Program: Branching factor also affects the speed, usually if-else statements that branch program paths out.
Stack: At any given moment we are using a small amount of the stack in a program – called the activation records for the current subroutine.
Data: Copying data from one data structure to another or performing computation on it.
Exploiting the Memory Hierarchy
Approach1: (Cray, others): Expose Hierarchy
Hardware types: SMOP – As hardware guys get lazy they push the programmer to write smarter programs. Until recently these were the fastest machines on earth, Cray super computers. The argument of this type by Seymour Cray was that you cannot fake something that you do not have. And that is fake a huge faster memory.
- Register, Main Memory
Disk each available as storage alternatives
- Tell programmers: “Use them cleverly”
Approach2: Hide Hierarchy
Here the idea – the hardware looks over the shoulder, and manages of locality of reference. This is a layer abstraction that does a memory management.
- Programming model: SINGLE kind of memory, single address space
- Machine AUTOMATICALLY assigns location to fast or slow memory depending on usage patterns.
CPU looks at small static cache (usually L1/L2) and then the DRAM and then Hard disk. Most of what you buy in a processor is the cache memory. The size of the cache is important. Ideally you want most information to be found in the yellow box (small static cache).
The Cache Idea: Program-Transparent Memory Hierarchy
Cache contains “temporary copies” of selected main memory locations.
Challenge is to make hit ratio as high as possible.
- Improve the average access time
- HIT RATIO : Fraction of refs found in CACHE
- MISS RATIO: Remaining references
- Transparency (compatibility, programming ease)
How High of a Hit Ratio?
Suppose we can easily build an on-chip static memory with a 4ns access time, but the fastest DRAM that we can buy for main memory has an average access time of 40ns.
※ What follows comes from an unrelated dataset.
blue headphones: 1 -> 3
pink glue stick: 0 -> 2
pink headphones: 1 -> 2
How high of a hit rate do we need to sustain an average speed of 5ns? (Only slightly slower than cache?)
Over 97% of the time the instruction should be in the small cache. Over a period of time there is a subset of instructions that the processor can process and will need for computation. If the cache is big enough to accommodate that then we can achieve our hit ratio. The amount of time the CPU takes to process that should be balanced with amount of time to load the misses.
The Cache Principle
ALGORITHM: Look nearby for the requested information first, if it’s not there, check secondary storage.
Basic cache algorithm:
Cache knows two things, which addresses it has and the contents of them. CPU if there is a hit for the data in the cache, it can update the data. And then it is the cache’s responsibility to update it in the main memory. If there is a miss, then cache has to replace something from cache and replace it with something from the main memory.
Associativity: Parallel Lookup
Look at every row or line of the cache, and see if it has what CPU is looking for, all in parallel. Any data item can be located in any cache location. Fully –associative cache are very expensive and we need half of the register area to store address.
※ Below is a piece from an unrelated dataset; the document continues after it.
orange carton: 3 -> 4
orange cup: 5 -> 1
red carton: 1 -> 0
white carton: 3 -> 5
A cheaper alternative to associative cache. This is non-associative, where it indexes the data and look-up serially (as opposed to parallel). The basic idea is to use a table-index to find memory location quickly, because parallel operation of the same is expensive.
Problem: Contention and cache conflicts. Improve the mapping indexing function. (So use low-order as opposed to higher order of the address) – Since high-order do not change much given locality of references.
L1 cache: Are very small but very fast cache. They are a few thousand entries long, and they respond in 10ps.
Next lecture deals with the cache issues, and if there is a happy middle ground.
- Flexible: any address can be cached in any line
- Cheap (ordinary SRAM)
- Contention: Addresses compete for cache lines.